I had changed. And as Kareem Adbul-Jabbar pointed out in a July piece in Time, "In our disillusioned mind, 'home' becomes a romanticized symbol of our innocence, in which we dreamed limitlessly and were loved unconditionally. But that home, too, has changed because of our absence."
As was the case for Fábregas, I found the romanticism of returning home soon made way for a frustrating reality. It was painful and hard to realize, but I wasn't a fit for Modesto. The city was economically conservative, with established industries and a certain way of doing things. My ideas and ambitions about entrepreneurship, technology and leadership were like checkers pieces on a Monopoly game board. They did not fit or make sense. Had I been gung ho about real estate, law enforcement or agriculture, I would have been a great fit. But my ideas about work and life had been indelibly marked by years spent outside the city and outside the country.
My optimism and hope for my hometown were soon buried under a sense of resentment and anger. In addition to its conservative economic values, Modesto and neighboring communities took a big hit from the Great Recession. Businesses were closing, jobs weren't materializing and it seemed like I was going to get stuck in a cycle of underemployment and unemployment.
It was painful -- not just because of the economic hard times that my family and I along with scores of other people were going through. What also hurt was that my homecoming wasn't going to work out. I loved my hometown wanted to be a part of its fabric. I had the 209 area code in my DNA.
Modesto was the city that believed in me yet impeded my progress. It wanted me to succeed but didn't have anything to offer me. Similarly, I couldn't sacrifice my hard work and ambitions to fit into the city's system. It was as if I were Cesc Fábregas and Modesto were Futbol Club Barcelona.
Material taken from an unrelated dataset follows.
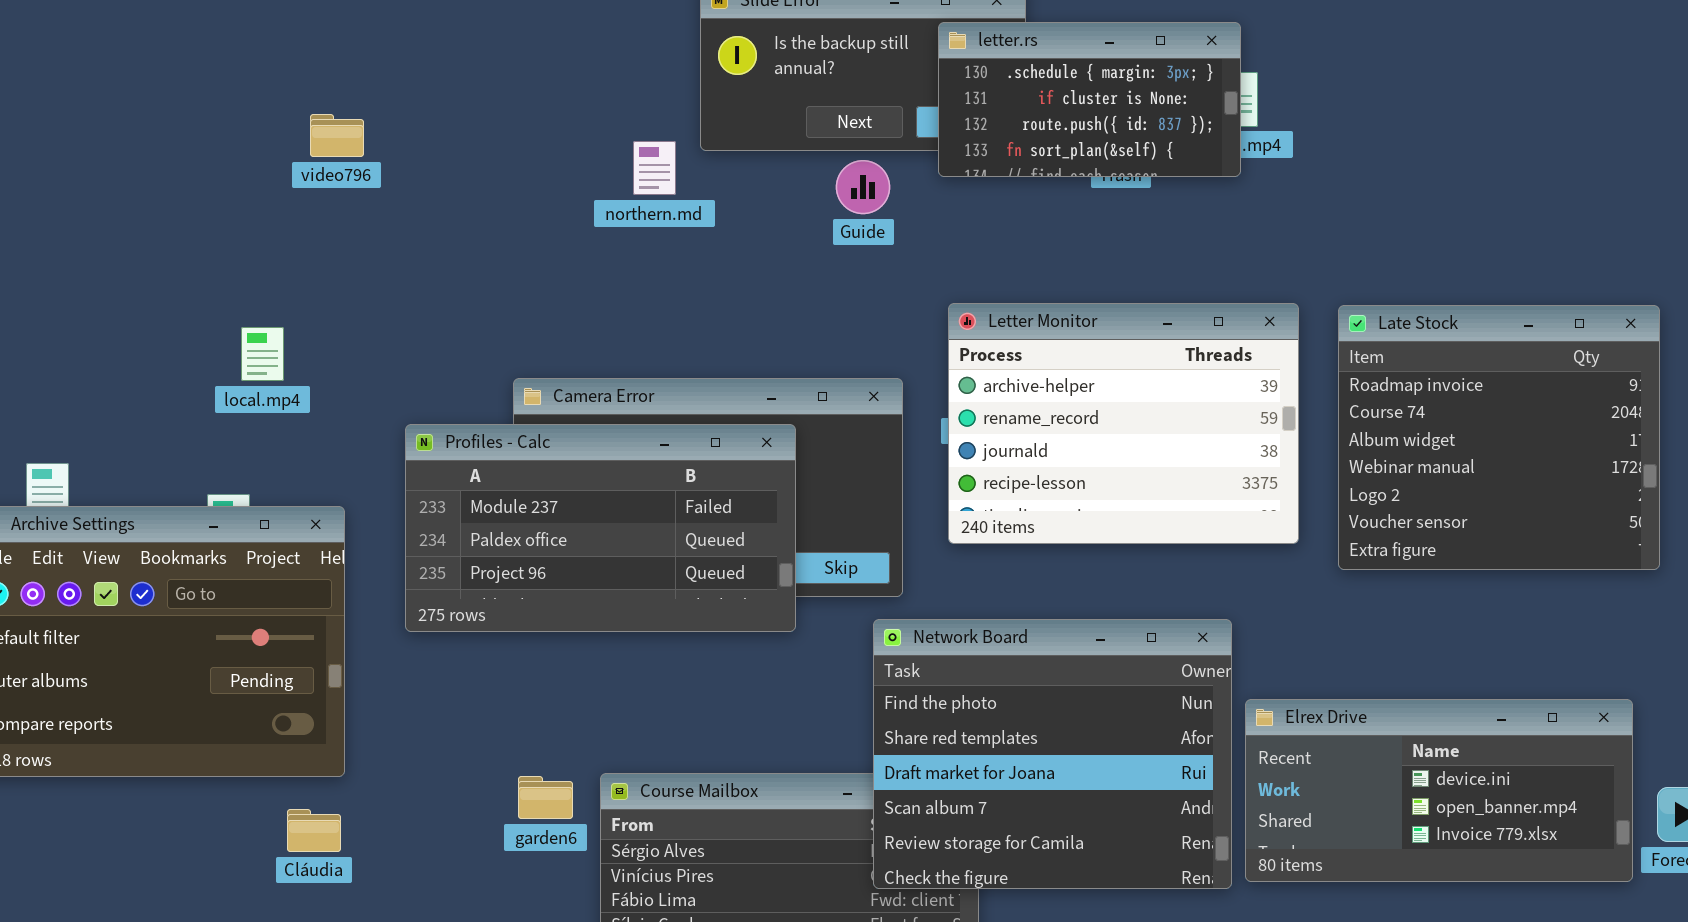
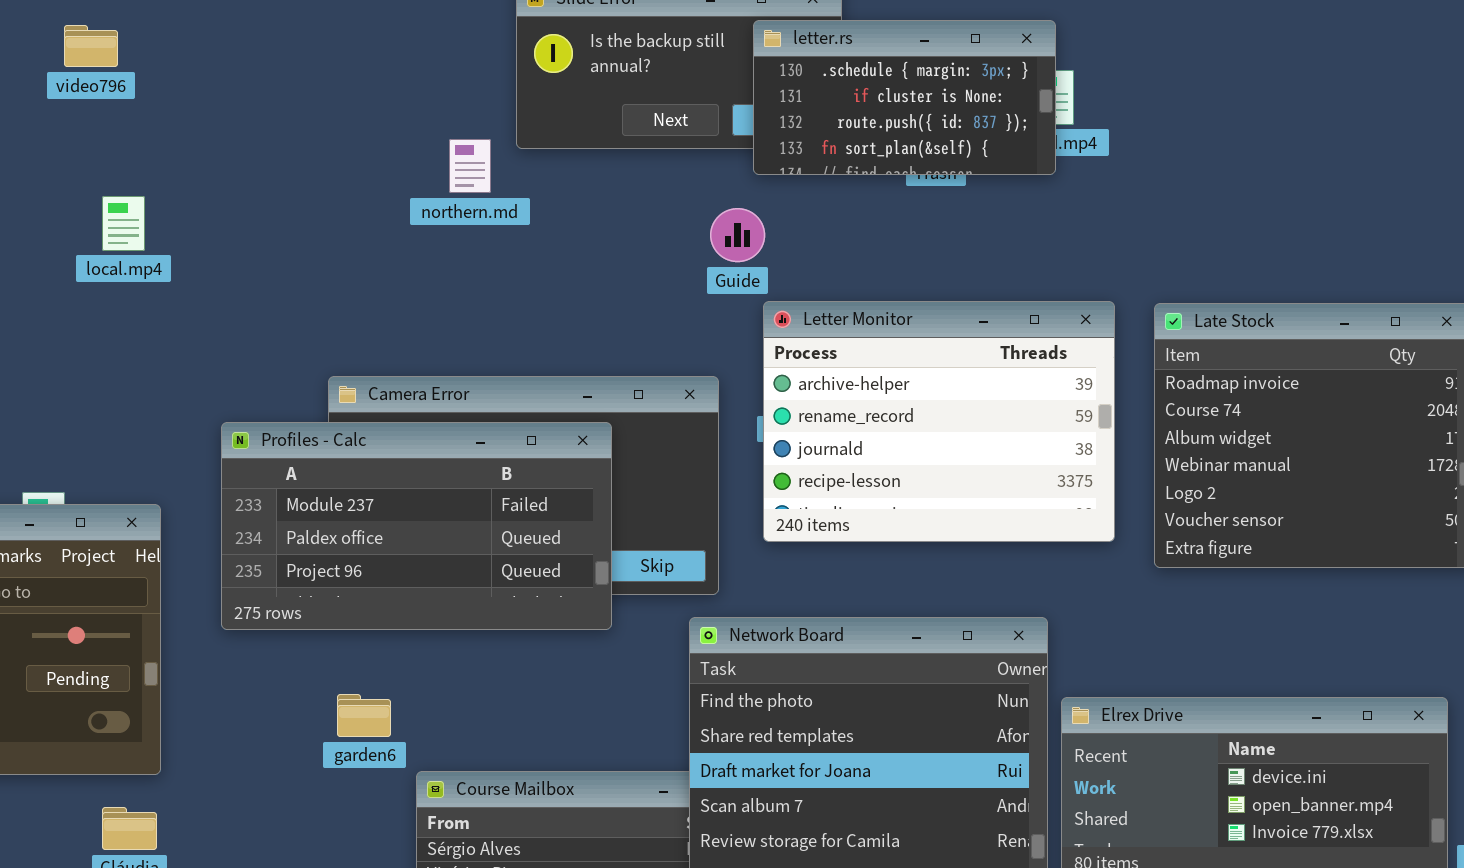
video796: [310,114,364,157] -> [64,25,118,67], moved
Guide: [836,160,890,214] -> [710,208,765,262], moved
local.mp4: [241,327,284,381] -> [102,196,145,251], moved
garden6: [518,776,573,819] -> [337,694,391,737], moved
And Modesto will always fill the concept of "home" for me. But with my travels and goals, home nowadays seems to be elsewhere. As Thomas Wolfe so eloquently wrote in his aptly named You Can't Go Home Again (also referenced by Abdul-Jabbar in his brilliant essay), the protagonist "was never so assured of his purpose as when he was going somewhere on a train. And he never had the sense of home so much as when he felt that he was going there. It was only when he got there that his homelessness began."
The paradox of my leaving home again in 2012 (having already left once for college) was that I would not be where I am now (working for technology company Waze in New York City) had it not been for the values and lessons instilled in me during my 19 or so years of growing up in California's Central Valley.
It's a situation that many recent graduates also find themselves in. As a number of them move back home to cut back on costs or get themselves established, they may find that their new experiences, lessons and skill sets are out of sync with the norms of their hometown.
That means that in my case, while I will visit Modesto every chance I get, I understand this: I can never really go home again.